We explain what prepositions are, what types exist and examples in a text. Also, the official list of prepositions.
Prepositions do not have their own lexical meaning.What are the prepositions?
Prepositions are a certain invariable type of words, of entirely grammatical meaning, whose function within the sentence is to express the relationship that exists between two or more other terms. Therefore, they are words that do not have their own lexical meaning, but rather express a logical, spatial, positional or some other kind of relationship. For this reason, they are usually the most arbitrary and difficult to learn particles of a language.
In fact, prepositions are usually quite ambiguous in their use, and even native speakers can use them incorrectly or have questions about which one is appropriate for a specific situation, since several prepositions can have similar uses.
This is the case, to cite an example, of the word "from", which generally expresses a relationship of belonging ("That's Juan's dog"), but can also express provenance ("I'm from Mexico"), content ( "A glass of water") or even manufacturing material ("A titanium bar").
Prepositions are numerous in Spanish and in most of the Languages, and are usually subject to very specific rules of the grammar. Some come from Latin and other extinct languages, while others are the result of neologisms, and some even tend to disappear, being replaced by others.
Similarly, there are verbs and phrases that require specific prepositions (in what is called prepositional regime); and it may also be the case that some prepositions contract when joining certain articles, as with “of”(Of + the) or with“to the”(To + him).
Types of prepositions
Prepositions can be classified according to the relational meaning they contribute to the sentence, that is, according to the type of relationship that their presence establishes, although many times this is not exact, is ambiguous or belongs to several categories at the same time.
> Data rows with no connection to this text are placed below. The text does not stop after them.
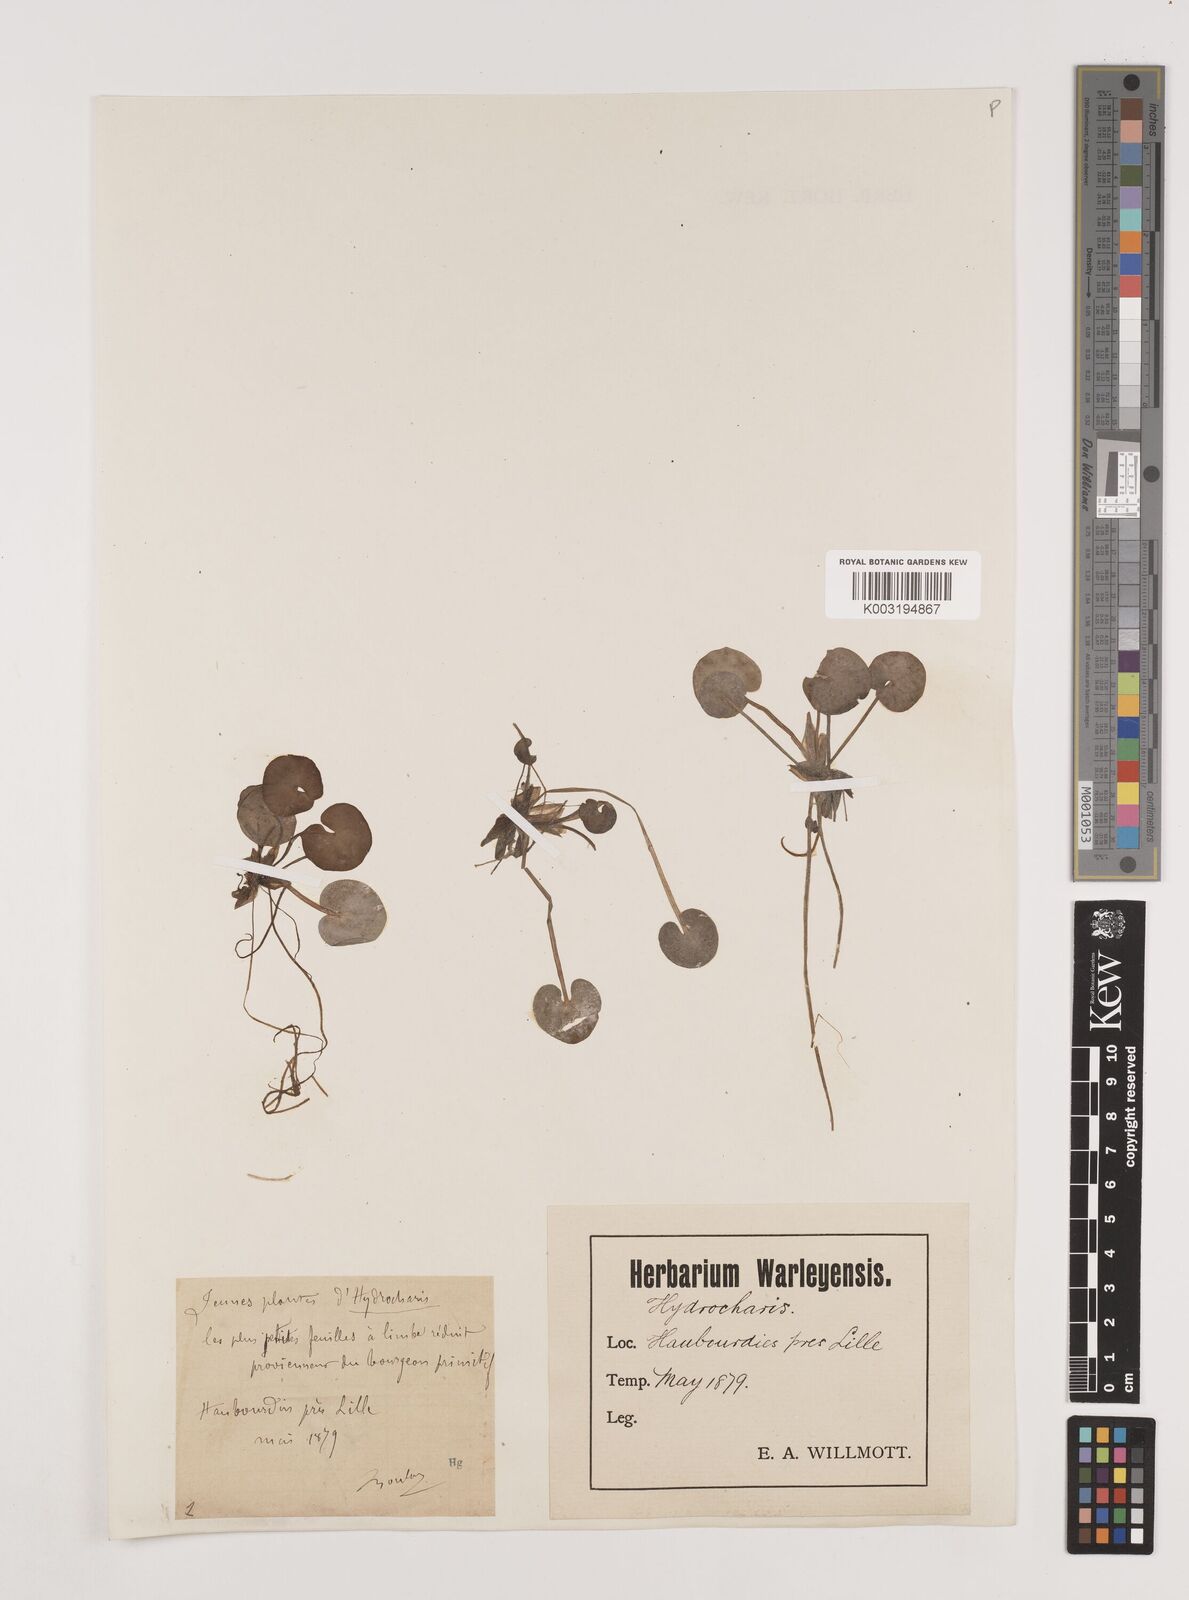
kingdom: Plantae
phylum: Tracheophyta
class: Liliopsida
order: Alismatales
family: Hydrocharitaceae
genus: Hydrocharis
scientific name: Hydrocharis morsus-ranae
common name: Frogbit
Thus, we have:
- Prepositions of place, which indicate a physical, geographical or spatial state of one thing with respect to another, such as: from, towards, via, over, between, to, under, together, etc.
- Prepositions of time, which express a relationship of anteriority, posteriority or simultaneity with respect to something else, such as: with, until, during, after, from, etc.
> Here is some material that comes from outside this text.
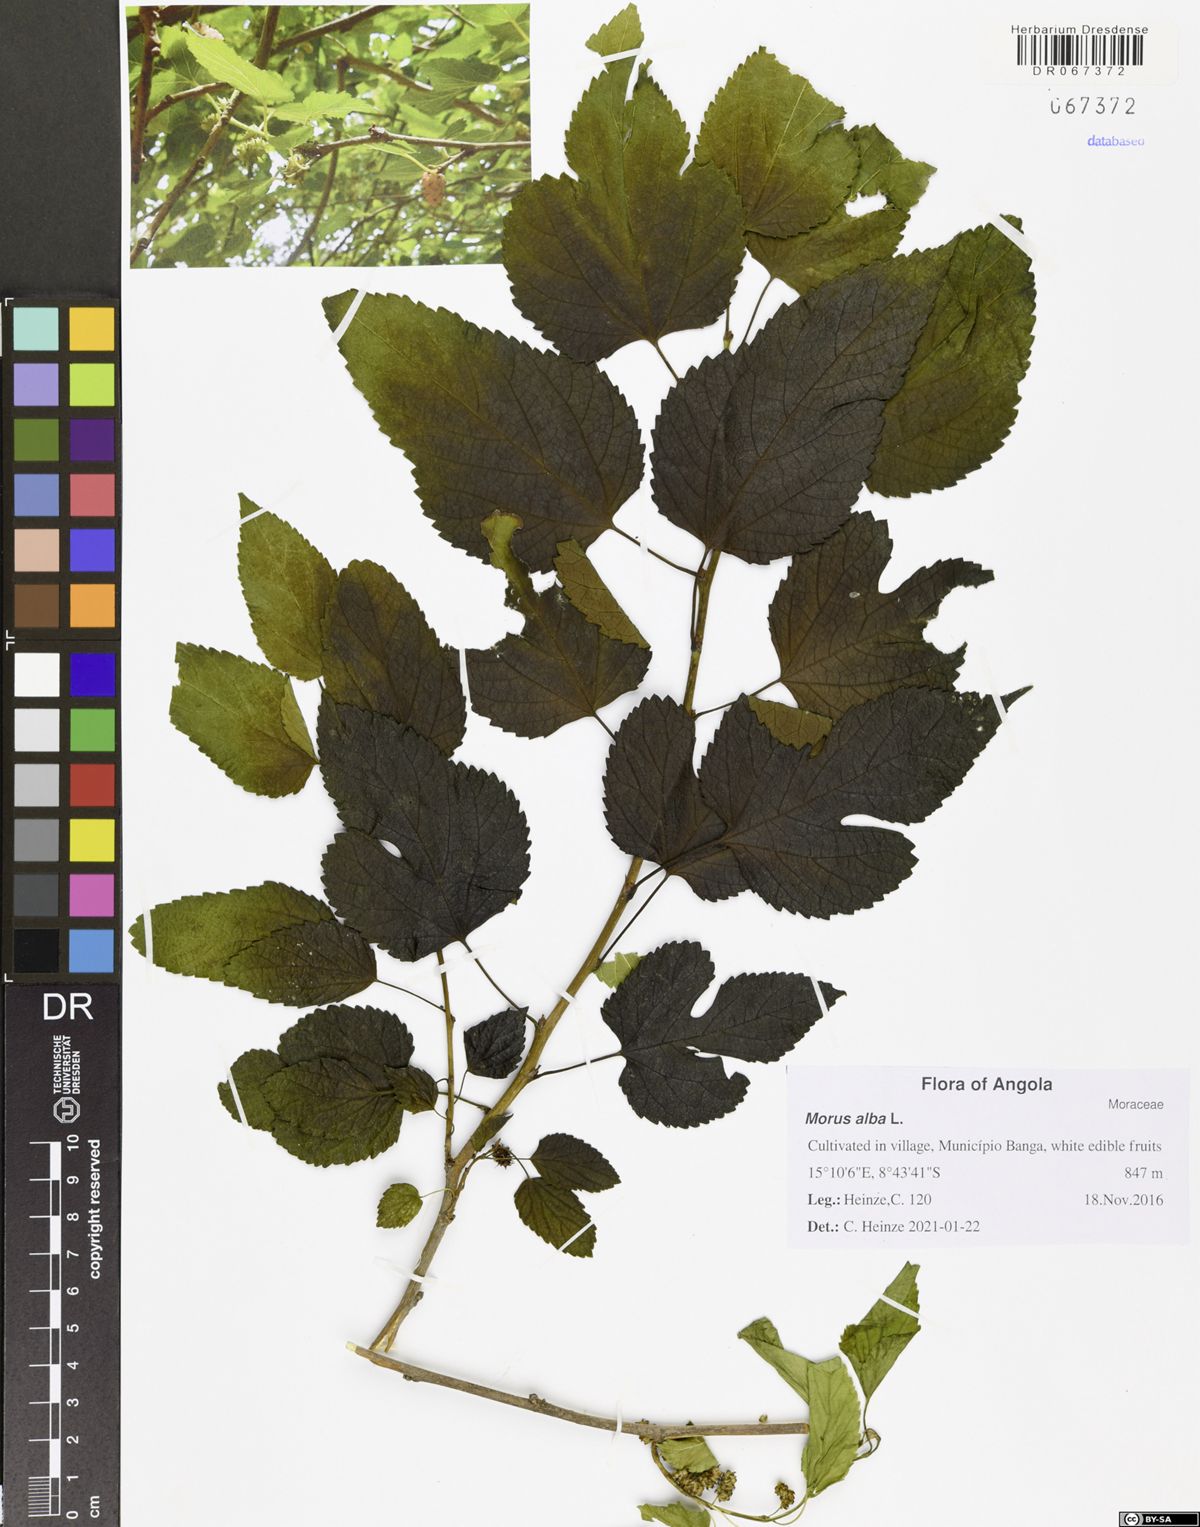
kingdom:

- Prepositions of mode, which indicate the way in which an action was carried out, such as: a, with, in, by, under, according to, and so on.
- Prepositions of cause-consequence, which establish a type of causal or consequential relationship, such as: for, for, to, according to, and so on.
- Prepositions of instrumentality, which indicate with what an action was carried out, such as: with, from, in, by, through, and so on.
- Opposing prepositions, which express a relationship of opposition or opposition, such as: against, versus, front, ectétera.
- Prepositions of absence, which denote lack, deprivation or absence of something, such as: without.
On the other hand, there are simple prepositions, like many of those listed here, which contain a single term, and compound prepositions, which involve several terms in the same expression, such as: above, between, along with, despite, in order to, and so on.
Prepositions in a text
As an example of use, in the following text we have highlighted the prepositions of each sentence (taken from "The most beautiful drowned man in the world", by Gabriel García Márquez):
The first children to see the stealthy dark promontory approaching from the sea, they had the illusion that it was an enemy ship. Later they saw that it had no flags or trees, and they thought it was a whale. But when he was stranded on the beach they removed the sargasso thickets, the filaments of jellyfish and the remains of schools and shipwrecks that he carried, and only then did they discover that he was a drowned man.
They had played with it all afternoon, burying it and digging it up in the sand, when someone happened to spot them and sounded the alarm in the village. The men who carried him to the nearest house noticed that he weighed more than all the known dead, almost as much as a horse, and they told themselves that perhaps he had been adrift too long and the water had gotten into his bones. . When they laid it on the ground they saw that it had been much larger than all men, since it barely fit in the house, but they thought that perhaps the ability to continue growing after death was in the nature of certain drowned people. It had the smell of the sea, and only the shape allowed one to suppose that it was the corpse of a human being, because its skin was covered with a shell of remora and mud.
They didn't have to wipe his face to know that he was someone else's dead. The town had only about twenty plank houses, with stone patios without flowers, scattered at the end of a desert headland. The land was so scarce that mothers always walked in fear that the wind would carry their children away, and the dead that the years caused them had to be thrown on the cliffs.
List of prepositions
The “official” list of simple prepositions established by the Royal Spanish Academy includes the following: to, before, under, fits, with, against, from, from, during, in, between, towards, to, through, for, by, according to, without, so, on, after, versus and via.
In addition, a very extensive set of prepositional phrases is recognized, among which are: about, next to, around, before, despite, near, according to, in order to, provided, provided, under, in front of, within, after, behind, above, as to, in front of, in order to, after, under, in front of, outside of, thanks to, at the mercy of, next to, far from, because of, with respect to, and so on.